▶ **TASK OBJECTIVE**:
Can you continue the worked solution on the minimum and inflection points of F(x), picking up right after its last sentence?

Question

Let $F\left(x\right)={\int }_0^x(t-1)(t-2{)}^{2}dt,$then

• A. $(1,-17/12)$ is a point of minimum
• B. $(2,-4/3)$ is a point of inflexion
• C. $(4/3,-112/81)$ is a point of inflexion
• D. $(1,-3)$ is a point of minimum

Answer 1

Answer: (A), (B), (C)

The correct options are
A $(1,-17/12)$ is a point of minimum
B $(2,-4/3)$ is a point of inflexion
C $(4/3,-112/81)$ is a point of inflexion

$F^{\prime }\left(x\right)=(x-1)(x-2{)}^2$ so $F^{\prime }\left(x\right)=0$ implies that $x=1$ and $x=2$
Around $x=1$ $F^{\prime }\left(x\right)$ changes sign from negative to positive.
Hence $F\left(x\right)$ is minimum at $x=1$ and $F\left(1\right)={\int }_0^1(t^3-5t^2+8t-4)dt=\frac{1}{4}-\frac{5}{3}+4-4=-\frac{17}{12}$
Hence,$(1,-17/12)$ is a point of minimum.

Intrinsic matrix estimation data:
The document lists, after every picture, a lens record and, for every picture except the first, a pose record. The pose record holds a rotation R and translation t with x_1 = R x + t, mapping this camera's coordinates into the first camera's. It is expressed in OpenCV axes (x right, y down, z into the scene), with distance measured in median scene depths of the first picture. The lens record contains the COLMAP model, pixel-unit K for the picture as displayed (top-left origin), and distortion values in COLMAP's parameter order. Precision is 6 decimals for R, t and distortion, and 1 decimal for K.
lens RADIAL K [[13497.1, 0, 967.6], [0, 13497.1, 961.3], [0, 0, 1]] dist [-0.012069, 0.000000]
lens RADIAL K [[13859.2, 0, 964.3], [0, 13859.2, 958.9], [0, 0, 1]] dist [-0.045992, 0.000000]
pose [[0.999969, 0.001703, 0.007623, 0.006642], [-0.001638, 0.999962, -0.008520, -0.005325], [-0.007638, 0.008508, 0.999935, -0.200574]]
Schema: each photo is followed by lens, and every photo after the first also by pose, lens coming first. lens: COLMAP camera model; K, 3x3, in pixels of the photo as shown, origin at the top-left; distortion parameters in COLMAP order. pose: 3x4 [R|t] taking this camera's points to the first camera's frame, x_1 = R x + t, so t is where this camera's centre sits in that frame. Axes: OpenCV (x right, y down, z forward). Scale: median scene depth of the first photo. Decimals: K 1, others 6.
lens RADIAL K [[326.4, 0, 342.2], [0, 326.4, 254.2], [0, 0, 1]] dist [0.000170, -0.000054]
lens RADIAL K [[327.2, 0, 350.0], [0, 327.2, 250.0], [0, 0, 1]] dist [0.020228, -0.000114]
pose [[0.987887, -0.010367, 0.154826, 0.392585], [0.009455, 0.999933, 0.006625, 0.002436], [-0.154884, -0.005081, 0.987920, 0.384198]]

▶ **OUTPUT FOR THIS TASK**:
Moreover, $F^{\prime \prime }\left(x\right)=3x^2-10x+8=(3x-4)(x-2)$ and $F^{\prime \prime }\left(x\right)=0$ implies that $x=2,4/3.$
As $F^{\prime \prime }\left(x\right)$ changes sign around $x=2$ and $4/3$.

So $x=2$ and $x=4/3$ are points of inflexion.
Also $F\left(2\right)=-4/3$ and $F\left(4/3\right)=-112/81$.

So $(2,-4/3)$ and $(4/3,-112/81)$ are points of inflexion.